Here’s what I think I learned, in no particular order.

• Teachers are a whole lot better looking now than they were when I was in elementary school 50 something years ago.

• Mullet haircuts are back. Big mullets, little mullets, medium sized mullets. One kid had a ginger mullet. Another fellow about four-foot tall had a mullet so big it looked a rented fur stole hanging out the back of his baseball cap. It was an all-world mullet. I get it, too, because I had a mullet, briefly, 40 years ago. I threw mine back. It was more of a tadpole than a bass.

• Most kids are still polite around adults. Sure, some kids look at you look like something awful is hanging out your nose. Well, maybe something awful was hanging out my nose. I’m getting close to retirement so it happens. Besides half the time anymore I forget to zip my pants up before I leave the house. The rest of the time, well, Erk Russell told that joke better than me. He told jokes better than me in general. And if you don’t know who Erk Russell is you should be required to go back to whatever evil Rust Belt state you fled from to come down here and screw up traffic and buy up all the bottled water and snacks.

• No wonder school systems are always taking breaks. You need a lot of energy to deal with kids all day. I was at this career day about four hours and afterwards needed a nap, a B12 shot and a 12 pack of Wild Turkey.

• The cool guys – the Army, Air Force, Coast Guard, cops and firefighters – always draw a crowd, what with their Humvees and helicopters and fire engines and squad cars and sniffer dogs. The rest of us needed a shtick. One lady had a horse. Some folks brought a garbage truck.

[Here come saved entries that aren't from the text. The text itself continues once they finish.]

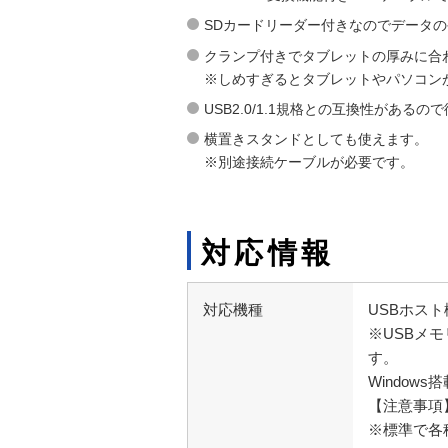
SDカードリーダー付きなのでデータ
クランプ付きでタブレットの厚みに合
※しめすぎるとタブレットやパソコン
USB2.0/1.1規格との互換性がある
横置きスタンドとしても使えます。
※別途接続ケーブルが必要です。
対応情報
対応機種
USBホス
※USBメ
す。
Windows
【注意事項
※標準で各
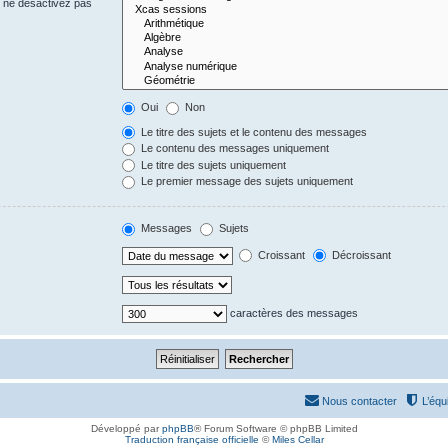
s ne désactivez pas
Oui
Non
Le titre des sujets et le contenu des messages
Le contenu des messages uniquement
Le titre des sujets uniquement
Le premier message des sujets uniquement
Messages
Sujets
Croissant
Décroissant
caractères des messages
Nous contacter
L’équ
Développé par
phpBB
® Forum Software © phpBB Limited
Traduction française officielle
©
Miles Cellar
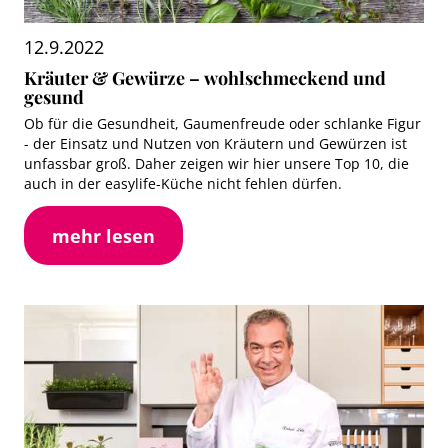
12.9.2022
Kräuter & Gewürze – wohlschmeckend und
gesund
Ob für die Gesundheit, Gaumenfreude oder schlanke Figur
- der Einsatz und Nutzen von Kräutern und Gewürzen ist
unfassbar groß. Daher zeigen wir hier unsere Top 10, die
auch in der easylife-Küche nicht fehlen dürfen.
mehr lesen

A nice banker lady used fake money. And people brought candy or yo-yos or scratch-and-sniff stickers, anything to keep the little urchins from pulling a Lord of the Flies routine and taking over the gym. Just kidding about the Lord of the Flies.

• My shtick was I had a camera, or at least that’s what I started off with. A few of the kids didn’t know photos are sometimes taken with cameras. But when I pointed my cell phone at them they posed up a storm. That’s because American kids today have to be the most photographed group of humans ever to live on our planet, besides jet setters like Carter Infinger and Bryan’s Favorites winners. Also, while they may not read a paper or ever want to read a paper, they know what they are. Their grandma’s have some to line kitty litter boxes.

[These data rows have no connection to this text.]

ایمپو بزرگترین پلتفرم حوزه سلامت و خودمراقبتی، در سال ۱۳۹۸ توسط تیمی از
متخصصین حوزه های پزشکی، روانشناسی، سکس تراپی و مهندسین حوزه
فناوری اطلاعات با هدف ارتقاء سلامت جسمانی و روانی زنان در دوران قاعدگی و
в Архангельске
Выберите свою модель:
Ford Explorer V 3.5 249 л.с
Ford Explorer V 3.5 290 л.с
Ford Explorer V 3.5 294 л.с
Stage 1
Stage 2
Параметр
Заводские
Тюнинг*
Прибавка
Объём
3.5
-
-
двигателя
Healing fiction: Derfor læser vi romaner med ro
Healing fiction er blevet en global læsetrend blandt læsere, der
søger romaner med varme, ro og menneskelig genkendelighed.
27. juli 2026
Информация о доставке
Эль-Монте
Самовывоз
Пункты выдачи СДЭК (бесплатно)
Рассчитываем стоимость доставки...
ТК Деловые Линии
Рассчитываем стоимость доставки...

• I saw a young Air Force trooper with a luxuriant handlebar mustache that probably got washed and blow dried every night because, well, Air Force. He looked sort of like Rollie Fingers, if Rollie Fingers had a beret instead of a baseball cap and a luxuriant mustache instead of something that looked like he stole it from Snidely Whiplash.

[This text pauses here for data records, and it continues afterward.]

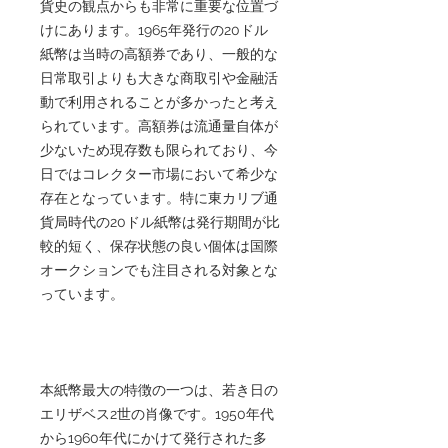
貨史の観点からも非常に重要な位置づ
けにあります。1965年発行の20ドル
紙幣は当時の高額券であり、一般的な
日常取引よりも大きな商取引や金融活
動で利用されることが多かったと考え
られています。高額券は流通量自体が
少ないため現存数も限られており、今
日ではコレクター市場において希少な
存在となっています。特に東カリブ通
貨局時代の20ドル紙幣は発行期間が比
較的短く、保存状態の良い個体は国際
オークションでも注目される対象とな
っています。
本紙幣最大の特徴の一つは、若き日の
エリザベス2世の肖像です。1950年代
から1960年代にかけて発行された多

• It occurs to me the young airman with the lush handlebar mustache probably doesn’t even know who Rollie Fingers was. It also occurs to me if I had tried to grow a mustache like that when I was in the Army 30 years ago my battery first sergeant would’ve made me scrub latrines with it. Not sure whether he would’ve allowed me to remove it from my lip first.

• A kid asked me how long I’ve been screwing up newspapers. I told her I started in 1995 after I finally graduated from a college. Her response was a jaw drop, then: “OMG, I don’t think my mom was even born back then.” Sigh.

• School still starts way too early in the morning and people are crazy and ornery at that time of day. I live about 35 miles from Frances Meeks and had to show up for the first burst of kids by 8:30 a.m. That meant leaving house at 5:15 a.m. to make sure I didn’t get hung up in traffic, because last time I had to be somewhere about 15 miles away at 8:30 a.m. there was a wreck and it took me an hour to go six miles. I’d like to say that’s the exception rather than the rule, but nope.

This time, I got in the flow of traffic and found myself running 20 mph over the limit, and getting passed and tailgated. It reminded me of Atlanta, which is where this boom is headed. By the time these kids come back to talk about their jobs at career days decades from now, Buckhead there will have met Buckhead here somewhere in Ellabell.

• Finally, free hot dogs cooked by teachers are better than hot dogs you have to pay for. Every time. Joey Chestnut would love career days at Frances Meeks. And so did I. Thanks for the invitation.